В комнате на стене висел график возвращения: светящаяся линия – наш путь до Земли и ползущая по ней красная точка – звездолет. Красная точка приближалась к концу светящейся линии, одиннадцать месяцев отделяло нас от звездных скоплений Персея, почти пять тысяч светолет. Две трети пройденного пути я лежал без сознания.
– Через месяц – Ора, через три – Земля, – сказал я.
– Да, Ора через месяц, а Земля через три, – отозвался он. – Для меня это не имеет значения.
– К чему такая мировая скорбь?
– Ты понимаешь сам, Эли.
– Да, конечно. Причина в Ольге. Что же ты мне хочешь сказать об Ольге?
У Леонида посерело лицо. Он не принимал моего холодного тона. Но он твердо решил сохранять спокойствие.
– Ты знаешь, как она относится к тебе. Когда ты болел, она забрасывала корабль, дни и ночи сидела у твоей кровати…
– Ну и что же? Какой ты делаешь вывод?
Он бешено впился в меня черными зрачками.
– Почему ты не женишься на ней? Почему, Эли?

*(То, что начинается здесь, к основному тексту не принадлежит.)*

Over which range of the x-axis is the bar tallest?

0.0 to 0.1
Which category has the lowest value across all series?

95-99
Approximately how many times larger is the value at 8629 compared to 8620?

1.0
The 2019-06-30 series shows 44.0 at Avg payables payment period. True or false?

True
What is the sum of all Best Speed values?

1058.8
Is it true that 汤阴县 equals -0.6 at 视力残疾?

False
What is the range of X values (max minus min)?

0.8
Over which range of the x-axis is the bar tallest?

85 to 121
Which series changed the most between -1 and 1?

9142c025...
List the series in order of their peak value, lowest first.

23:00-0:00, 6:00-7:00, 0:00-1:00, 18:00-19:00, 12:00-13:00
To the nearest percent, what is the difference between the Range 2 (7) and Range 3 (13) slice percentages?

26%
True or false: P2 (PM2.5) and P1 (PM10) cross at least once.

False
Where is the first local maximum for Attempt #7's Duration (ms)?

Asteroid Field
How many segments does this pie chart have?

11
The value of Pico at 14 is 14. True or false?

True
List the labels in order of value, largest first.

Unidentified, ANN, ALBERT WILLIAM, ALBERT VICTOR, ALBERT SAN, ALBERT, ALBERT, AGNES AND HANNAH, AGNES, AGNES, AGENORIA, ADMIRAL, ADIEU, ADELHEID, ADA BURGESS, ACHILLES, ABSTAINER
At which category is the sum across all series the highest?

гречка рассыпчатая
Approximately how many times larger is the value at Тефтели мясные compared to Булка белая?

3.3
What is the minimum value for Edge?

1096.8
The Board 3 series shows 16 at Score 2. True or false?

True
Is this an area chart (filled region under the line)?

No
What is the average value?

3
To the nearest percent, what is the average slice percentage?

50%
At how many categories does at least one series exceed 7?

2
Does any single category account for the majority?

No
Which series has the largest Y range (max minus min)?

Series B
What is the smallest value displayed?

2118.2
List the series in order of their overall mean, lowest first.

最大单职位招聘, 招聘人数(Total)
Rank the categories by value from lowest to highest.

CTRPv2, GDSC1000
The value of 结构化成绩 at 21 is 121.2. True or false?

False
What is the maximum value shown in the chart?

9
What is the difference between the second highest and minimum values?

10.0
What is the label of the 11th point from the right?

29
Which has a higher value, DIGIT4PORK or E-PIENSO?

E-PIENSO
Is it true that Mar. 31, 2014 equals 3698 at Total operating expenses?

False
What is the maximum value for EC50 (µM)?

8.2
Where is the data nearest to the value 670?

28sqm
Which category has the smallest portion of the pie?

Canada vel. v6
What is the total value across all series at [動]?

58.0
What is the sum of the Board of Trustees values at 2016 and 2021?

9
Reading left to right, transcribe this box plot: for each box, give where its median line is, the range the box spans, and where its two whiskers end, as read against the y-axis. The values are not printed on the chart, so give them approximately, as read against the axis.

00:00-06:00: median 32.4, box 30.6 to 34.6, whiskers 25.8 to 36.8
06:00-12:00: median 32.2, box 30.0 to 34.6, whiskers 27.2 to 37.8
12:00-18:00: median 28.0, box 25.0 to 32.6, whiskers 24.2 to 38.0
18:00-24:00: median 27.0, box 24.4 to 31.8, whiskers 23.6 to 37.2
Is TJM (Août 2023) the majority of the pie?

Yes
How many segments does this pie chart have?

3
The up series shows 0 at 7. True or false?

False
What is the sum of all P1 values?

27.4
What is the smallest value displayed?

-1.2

– Странно слышать это от тебя, Леонид.
– Нет! – крикнул он. – Если ты бесчувственный… Нельзя над ней так издеваться! Почему ты молчишь?
Я раздумывал, что ответить. Ни он, ни Ольга не поняли бы того, что совершалось во мне. Они нормальны. А я иной. То, чем я теперь жил, не допускало рядом с собой никакой другой страсти. Я не мог разрешить себе отвлечься даже на маленькую любовь, а Ольга заслуживала любви большой, спокойным разумом я это понимал.
Объяснять это Леониду было напрасно.
– Я молчу, потому что ожидал от тебя не вопросов, а просьбы, такой просьбы, после которой мне осталось бы пожать тебе руку и сказать: ты прав, мне нечего возражать.
– Вот как, ты ожидал просьбы? Тогда ответь: какой просьбы?
– Я ожидал, ты скажешь: Эли, Ольга не замечает, что ты равнодушен к ней, вообще ничего плохого в тебе не замечает, ей кажется, что в тебе сконцентрированы все человеческие достоинства. Разумная и проницательная во всем остальном, в этом одном, в понимании тебя, она глубоко ошибается. Но мы с тобой, Эли, знаем – я думал, так ты мне скажешь, – что ты, Эли, человек черствый и недостоин ее, счастья с тобой ей не будет, вряд ли ты вообще можешь создать чье-либо счастье. А вот я, Леонид, не знаю иной радости, как быть всегда с ней – помогать ей, принимать ее помощь… И это также и ее счастье, ибо лишь со мной она осуществит лучшее в себе.
У Леонида так пылали глаза, что на него было трудно смотреть.
– Ты не черствый, Эли, – это, пожалуй, напрасно… Ну, хорошо, допустим, я сказал тебе это… Что бы ты ответил?